User-visible citations and confidence cues. Requiring the system to cite sources (or emit confidence scores) makes unsupported claims stand out to both users and downstream verifiers, reducing the cost of manual review.

Continuous evaluation dashboards. Track hallucination metrics (e.g., factual-precision@K, claim-support rate) in real time across production traffic. Alerts let you catch spikes caused by upstream data drift, new model versions, or prompt changes before they reach end-users.

Layering these operational controls on top of retrieval, self-verification, and fine-tuning measures gives you a defense-in-depth posture: if one layer misses, the next catches, and your overall hallucination rate keeps trending down instead of creeping back up.

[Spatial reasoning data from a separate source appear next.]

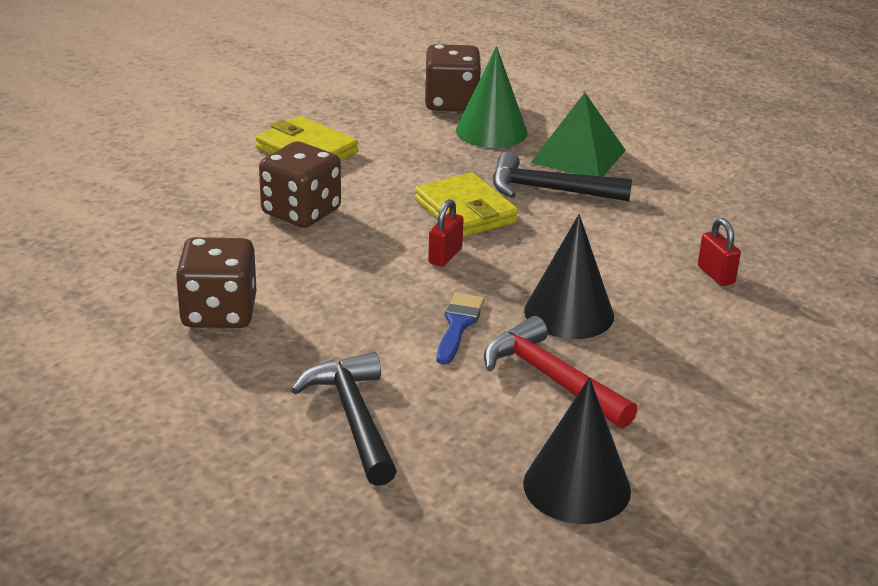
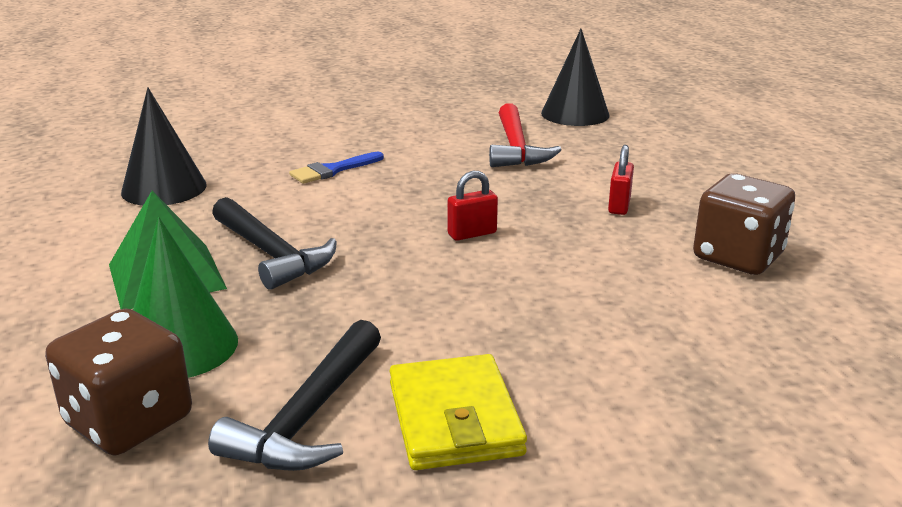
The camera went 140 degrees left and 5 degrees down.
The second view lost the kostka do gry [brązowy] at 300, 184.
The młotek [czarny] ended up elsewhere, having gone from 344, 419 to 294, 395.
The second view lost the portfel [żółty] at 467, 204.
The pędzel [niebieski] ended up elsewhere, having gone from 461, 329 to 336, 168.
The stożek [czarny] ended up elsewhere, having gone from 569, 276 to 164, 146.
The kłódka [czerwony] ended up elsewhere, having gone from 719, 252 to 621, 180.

6. A Pragmatic Recipe for Teams

Start with RAG wherever factual accuracy matters.
Add a self-verification step (CoVe, reflect-then-answer) and keep model temperature low (≤0.3).
Log all claims and their supporting sources. Pass outputs to a lightweight fact-checker and systematically flag unsupported statements.
Fine-tune on flagged cases with RLHF, RLFH, or refusal-aware objectives.
Continuously monitor hallucination rates using evolving, timestamped benchmarks - since the outside world (and what’s “true”) changes over time.

Key Takeaways

Newer, larger LLMs can hallucinate more, not less, without targeted interventions. Their greater generalization capabilities make them more prone to fabricate convincing-sounding answers.
Layered defenses are essential. Effective pipelines blend preventive grounding (RAG/KG), real-time self-critique, and robust verification - no single approach suffices.
Production LLMs require continuous vigilance and adaptation. Regular evaluation, human-in-the-loop feedback, and fine-tuning with truthfulness-oriented rewards are all critical.

The hallucination problem won’t vanish overnight, but with multifaceted strategies - spanning retrieval, prompt engineering, verification, and operational monitoring - teams can keep LLM outputs accurate, trustworthy, and production-ready, even as models grow ever more powerful.